* Work item: Reproduce the lines below from the first one through the line that contains "lag indicates that", including both ends. Leave the pictures out of your answer.

=-=-=

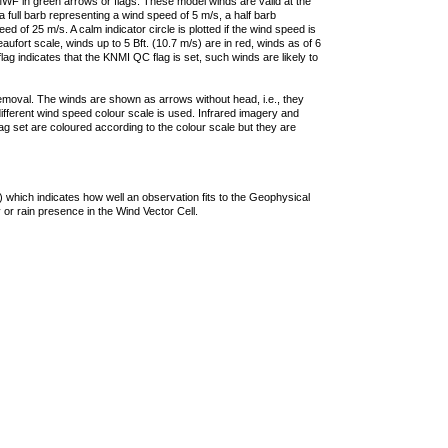
F in green arrows or flags. These model winds are valid at the
a full barb representing a wind speed of 5 m/s, a half barb
 of 25 m/s. A calm indicator circle is plotted if the wind speed is
ufort scale, winds up to 5 Bft. (10.7 m/s) are in red, winds as of 6
lag indicates that the KNMI QC flag is set, such winds are likely to
removal. The winds are shown as arrows without head, i.e., they
 different wind speed colour scale is used. Infrared imagery and
g set are coloured according to the colour scale but they are
 which indicates how well an observation fits to the Geophysical
 or rain presence in the Wind Vector Cell.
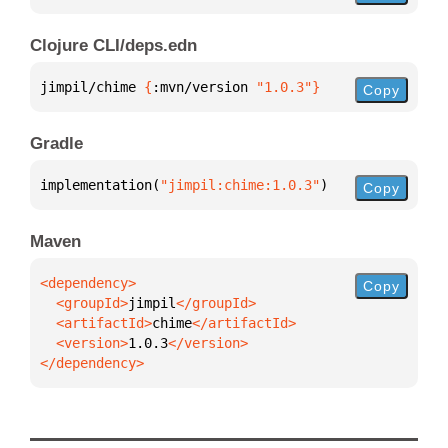
Clojure CLI/deps.edn
jimpil/chime 
{
:mvn/version 
"1.0.3"
}
Copy
Gradle
implementation(
"jimpil:chime:1.0.3"
)
Copy
Maven
Copy
  <groupId>
jimpil
  <artifactId>
chime
  <version>
1.0.3
</dependency>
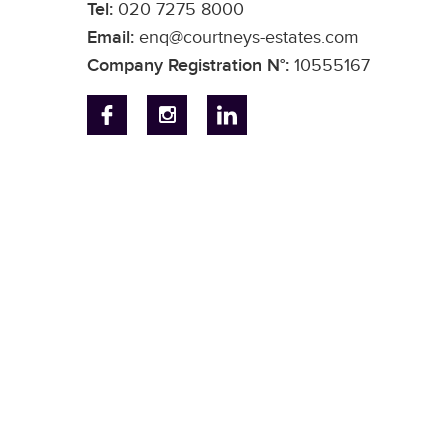
Tel:
020 7275 8000
Email:
enq@courtneys-estates.com
Company Registration N°:
10555167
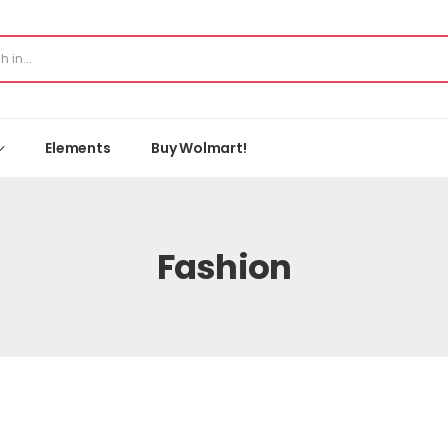
Elements
Buy Wolmart!
Fashion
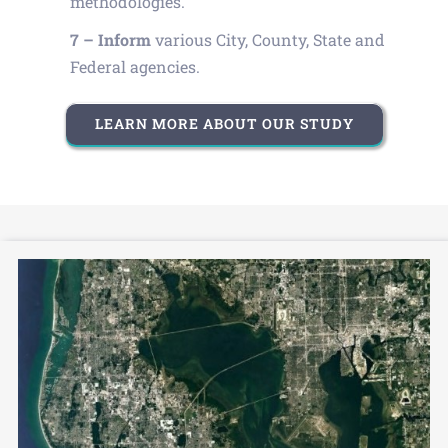
methodologies.
7 – Inform
various City, County, State and
Federal agencies.
LEARN MORE ABOUT OUR STUDY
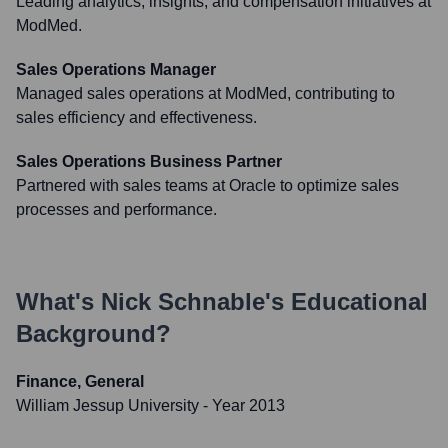
Leading analytics, insights, and compensation initiatives at
ModMed.
Sales Operations Manager
Managed sales operations at ModMed, contributing to
sales efficiency and effectiveness.
Sales Operations Business Partner
Partnered with sales teams at Oracle to optimize sales
processes and performance.
What's
Nick Schnable
's Educational
Background?
Finance, General
William Jessup University
- Year 2013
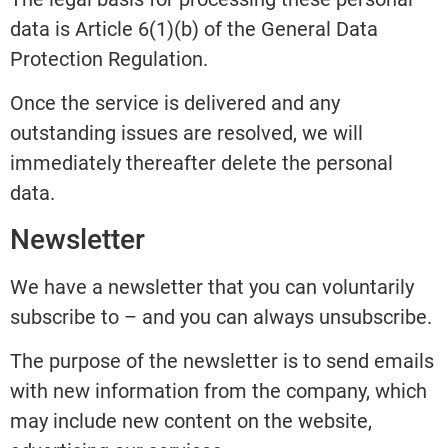
data is Article 6(1)(b) of the General Data
Protection Regulation.
Once the service is delivered and any
outstanding issues are resolved, we will
immediately thereafter delete the personal
data.
Newsletter
We have a newsletter that you can voluntarily
subscribe to – and you can always unsubscribe.
The purpose of the newsletter is to send emails
with new information from the company, which
may include new content on the website,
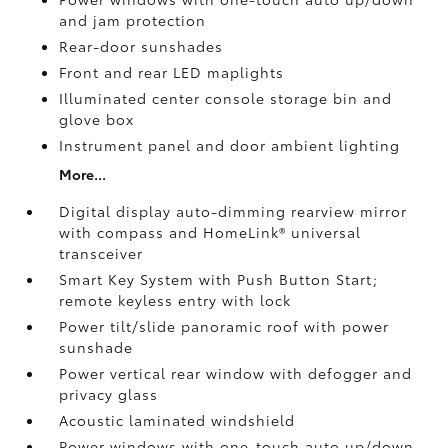
and jam protection
Rear-door sunshades
Front and rear LED maplights
Illuminated center console storage bin and
glove box
Instrument panel and door ambient lighting
More...
Digital display auto-dimming rearview mirror
with compass and HomeLink®
universal
transceiver
Smart Key System with Push Button Start;
remote keyless entry with lock
Power tilt/slide panoramic roof with power
sunshade
Power vertical rear window with defogger and
privacy glass
Acoustic laminated windshield
Power windows with one-touch auto up/down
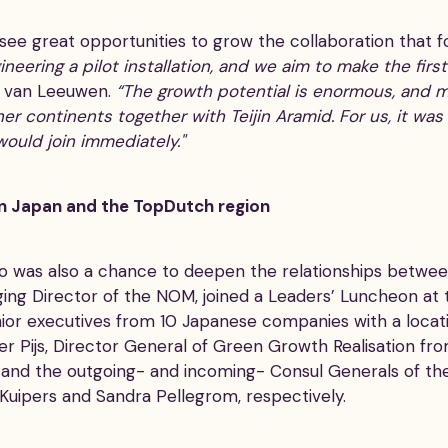
ee great opportunities to grow the collaboration that 
neering a pilot installation, and we aim to make the firs
 van Leeuwen.
“The growth potential is enormous, and m
her continents together with Teijin Aramid. For us, it wa
would join immediately."
n Japan and the TopDutch region
o was also a chance to deepen the relationships betwe
ing Director of the NOM, joined a Leaders’ Luncheon at 
ior executives from 10 Japanese companies with a locat
er Pijs, Director General of Green Growth Realisation fr
and the outgoing- and incoming- Consul Generals of th
Kuipers and Sandra Pellegrom, respectively.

=-=-=

* Written response:
F in green arrows or flags. These model winds are valid at the
a full barb representing a wind speed of 5 m/s, a half barb
 of 25 m/s. A calm indicator circle is plotted if the wind speed is
ufort scale, winds up to 5 Bft. (10.7 m/s) are in red, winds as of 6
lag indicates that the KNMI QC flag is set, such winds are likely to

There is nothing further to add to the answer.